We used delta character to indicate bending vibrations in the IR spectrum.
Also compounds are recrystallised from solvents. Change cases where describing recrystallization with a solvent!!
It is done
Line 567 The Zeta (ξ) potential... the character ξ (ksi) is wrong. It should be zeta (ζ )
It is corrected
In Supplementary Information the structure of the compounds should be inserted in the NMR spectra as shown in the IR spectra.
It is done
Reviewer 3 Report
Comments for author File: Comments.pdf
Author Response
Thank you your critical reading of our MS
- Typological error in Line 54
It is deleted
- In line 206, the IC50 value in molar form should be included
It is included
- For figure 3, the graph of reference compound should be included.
It is included. In our study, as a positive control for phototoxicity acridine orange (AO) was used. It is well known that AO possesses extremely high phototoxicity.
- Reference compound should be included for the anti-proliferation assay
It is included. As a positive control in the experiments for the anti-proliferative activity of the new compounds cisplatin (CisPt). The calculated selective index in the positive control (Cisplatin) is SI = 25.

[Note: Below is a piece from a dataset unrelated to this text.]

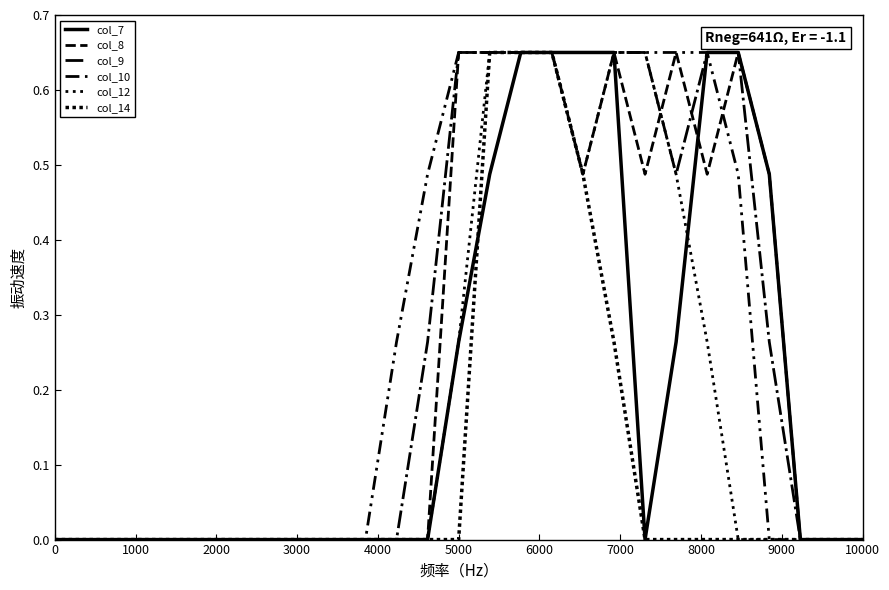

What is the label of the 13th point from the left?

12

- The concentration of the compounds used for the cell cycle study should be provided
The cells were treated with IC50.
- On Table 1, Table 2, Table 3 and Table 4, the decimal places should be unified
It is unified
- In line 230, the percentage of the untreated MCF-7 cells in the G1 phase shown in the
paragraph is different from what was listed on Table 4
It is corrected
- In Figure 6 it is hard to read the value for each column
It is corrected
- In line 273, compound 3 should be excluded, it didn`t show a lower anti proliferative activity against MCF-10A in comparison to the manifested cytotoxicity against MDA-MB-231 cell line.
It is corrected
- In line 307, space should be added for Figure6
It is corrected
- In line 590, the duplicated “IC50” should be deleted.
It is deleted
Round 2
Reviewer 3 Report
I appreciate the effort the authors have put into addressing the previous suggestions and concerns raised during the review process. The revisions have strengthened the paper and clarified several points that were previously ambiguous. However, there’s still one minor issue on line 284, it should be “compound 2,4 and 5”. After the revision, I think the paper is suitable for publication in Molecules.
Author Response
Dear Reviewer,
thank you for your thorough reading of our MS. The correction is made.